TASK TO COMPLETE.
Copy the lines of the listing below word for word, starting with the line that contains "pose: elev=81.8 azim=80.8" and ending with the line that contains "Dot at: (329, 218)", both included.

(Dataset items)
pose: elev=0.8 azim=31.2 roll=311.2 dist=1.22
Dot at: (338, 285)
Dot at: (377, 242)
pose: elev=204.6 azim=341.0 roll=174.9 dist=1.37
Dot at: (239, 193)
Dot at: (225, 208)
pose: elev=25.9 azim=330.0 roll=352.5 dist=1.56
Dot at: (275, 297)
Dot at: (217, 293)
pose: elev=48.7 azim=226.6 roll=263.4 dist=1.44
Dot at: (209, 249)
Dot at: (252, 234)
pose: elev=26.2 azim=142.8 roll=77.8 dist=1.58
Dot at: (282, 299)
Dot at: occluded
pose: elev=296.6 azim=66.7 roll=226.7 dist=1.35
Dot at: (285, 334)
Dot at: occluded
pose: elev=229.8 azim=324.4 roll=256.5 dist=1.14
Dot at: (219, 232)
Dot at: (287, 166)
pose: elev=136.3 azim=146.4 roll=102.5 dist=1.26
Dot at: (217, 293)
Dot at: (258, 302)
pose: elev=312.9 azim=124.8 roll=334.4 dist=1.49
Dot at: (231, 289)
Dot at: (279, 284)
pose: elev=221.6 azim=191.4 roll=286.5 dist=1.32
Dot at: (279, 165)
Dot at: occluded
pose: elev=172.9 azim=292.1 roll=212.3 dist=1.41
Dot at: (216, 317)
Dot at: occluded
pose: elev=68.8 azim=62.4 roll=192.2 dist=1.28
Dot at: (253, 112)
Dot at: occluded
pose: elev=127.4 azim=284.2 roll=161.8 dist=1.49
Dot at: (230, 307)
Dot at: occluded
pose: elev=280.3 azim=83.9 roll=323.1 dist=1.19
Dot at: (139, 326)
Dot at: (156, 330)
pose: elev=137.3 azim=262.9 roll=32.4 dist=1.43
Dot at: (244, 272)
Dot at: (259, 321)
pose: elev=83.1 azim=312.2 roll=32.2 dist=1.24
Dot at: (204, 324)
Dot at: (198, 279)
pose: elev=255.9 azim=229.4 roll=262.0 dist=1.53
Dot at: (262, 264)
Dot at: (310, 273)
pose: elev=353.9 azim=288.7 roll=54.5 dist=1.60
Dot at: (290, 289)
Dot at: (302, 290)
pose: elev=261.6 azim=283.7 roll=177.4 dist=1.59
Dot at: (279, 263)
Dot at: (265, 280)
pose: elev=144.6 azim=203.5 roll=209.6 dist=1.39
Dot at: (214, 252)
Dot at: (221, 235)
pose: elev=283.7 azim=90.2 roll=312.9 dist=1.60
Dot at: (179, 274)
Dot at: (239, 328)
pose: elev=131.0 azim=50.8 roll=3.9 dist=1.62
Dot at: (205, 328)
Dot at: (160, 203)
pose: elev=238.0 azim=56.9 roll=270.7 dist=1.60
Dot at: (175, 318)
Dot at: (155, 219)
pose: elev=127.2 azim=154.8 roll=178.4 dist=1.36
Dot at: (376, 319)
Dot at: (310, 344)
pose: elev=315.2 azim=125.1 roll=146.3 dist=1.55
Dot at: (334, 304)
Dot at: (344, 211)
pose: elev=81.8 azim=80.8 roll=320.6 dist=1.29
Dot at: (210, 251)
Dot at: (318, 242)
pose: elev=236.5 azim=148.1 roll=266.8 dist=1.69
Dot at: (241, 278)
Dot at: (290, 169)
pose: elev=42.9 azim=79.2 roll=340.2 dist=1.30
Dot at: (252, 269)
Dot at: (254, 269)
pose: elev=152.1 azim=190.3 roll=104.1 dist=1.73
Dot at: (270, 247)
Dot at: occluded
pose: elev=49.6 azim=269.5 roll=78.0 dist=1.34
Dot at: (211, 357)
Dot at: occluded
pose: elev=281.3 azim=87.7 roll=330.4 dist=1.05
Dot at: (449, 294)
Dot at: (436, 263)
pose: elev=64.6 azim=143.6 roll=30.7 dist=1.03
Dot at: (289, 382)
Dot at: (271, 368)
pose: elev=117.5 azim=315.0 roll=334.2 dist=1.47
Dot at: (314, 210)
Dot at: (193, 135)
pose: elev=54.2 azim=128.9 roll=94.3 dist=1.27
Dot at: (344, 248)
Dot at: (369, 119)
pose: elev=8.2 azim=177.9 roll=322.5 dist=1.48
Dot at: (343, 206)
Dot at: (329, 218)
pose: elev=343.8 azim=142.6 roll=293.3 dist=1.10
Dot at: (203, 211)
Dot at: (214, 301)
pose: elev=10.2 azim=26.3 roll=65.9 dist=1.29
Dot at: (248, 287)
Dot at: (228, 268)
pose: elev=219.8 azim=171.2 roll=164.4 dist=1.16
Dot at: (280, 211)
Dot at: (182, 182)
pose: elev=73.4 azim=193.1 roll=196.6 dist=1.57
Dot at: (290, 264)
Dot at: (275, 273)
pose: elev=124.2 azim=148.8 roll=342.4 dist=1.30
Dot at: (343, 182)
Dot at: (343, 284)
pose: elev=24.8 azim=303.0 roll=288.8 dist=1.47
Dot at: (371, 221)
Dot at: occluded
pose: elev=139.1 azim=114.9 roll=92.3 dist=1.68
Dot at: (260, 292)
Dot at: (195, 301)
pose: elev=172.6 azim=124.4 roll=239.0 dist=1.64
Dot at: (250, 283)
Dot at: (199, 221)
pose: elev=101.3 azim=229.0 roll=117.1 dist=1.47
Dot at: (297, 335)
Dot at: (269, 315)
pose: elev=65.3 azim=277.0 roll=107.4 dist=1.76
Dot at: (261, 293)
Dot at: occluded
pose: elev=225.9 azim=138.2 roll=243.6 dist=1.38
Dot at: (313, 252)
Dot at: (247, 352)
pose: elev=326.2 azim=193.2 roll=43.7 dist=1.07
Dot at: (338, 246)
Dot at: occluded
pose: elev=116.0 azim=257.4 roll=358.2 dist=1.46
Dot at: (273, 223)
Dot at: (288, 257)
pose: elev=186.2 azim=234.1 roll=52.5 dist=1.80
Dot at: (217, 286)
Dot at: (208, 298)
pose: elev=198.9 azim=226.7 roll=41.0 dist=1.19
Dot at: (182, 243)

TASK RESULT.
pose: elev=81.8 azim=80.8 roll=320.6 dist=1.29
Dot at: (210, 251)
Dot at: (318, 242)
pose: elev=236.5 azim=148.1 roll=266.8 dist=1.69
Dot at: (241, 278)
Dot at: (290, 169)
pose: elev=42.9 azim=79.2 roll=340.2 dist=1.30
Dot at: (252, 269)
Dot at: (254, 269)
pose: elev=152.1 azim=190.3 roll=104.1 dist=1.73
Dot at: (270, 247)
Dot at: occluded
pose: elev=49.6 azim=269.5 roll=78.0 dist=1.34
Dot at: (211, 357)
Dot at: occluded
pose: elev=281.3 azim=87.7 roll=330.4 dist=1.05
Dot at: (449, 294)
Dot at: (436, 263)
pose: elev=64.6 azim=143.6 roll=30.7 dist=1.03
Dot at: (289, 382)
Dot at: (271, 368)
pose: elev=117.5 azim=315.0 roll=334.2 dist=1.47
Dot at: (314, 210)
Dot at: (193, 135)
pose: elev=54.2 azim=128.9 roll=94.3 dist=1.27
Dot at: (344, 248)
Dot at: (369, 119)
pose: elev=8.2 azim=177.9 roll=322.5 dist=1.48
Dot at: (343, 206)
Dot at: (329, 218)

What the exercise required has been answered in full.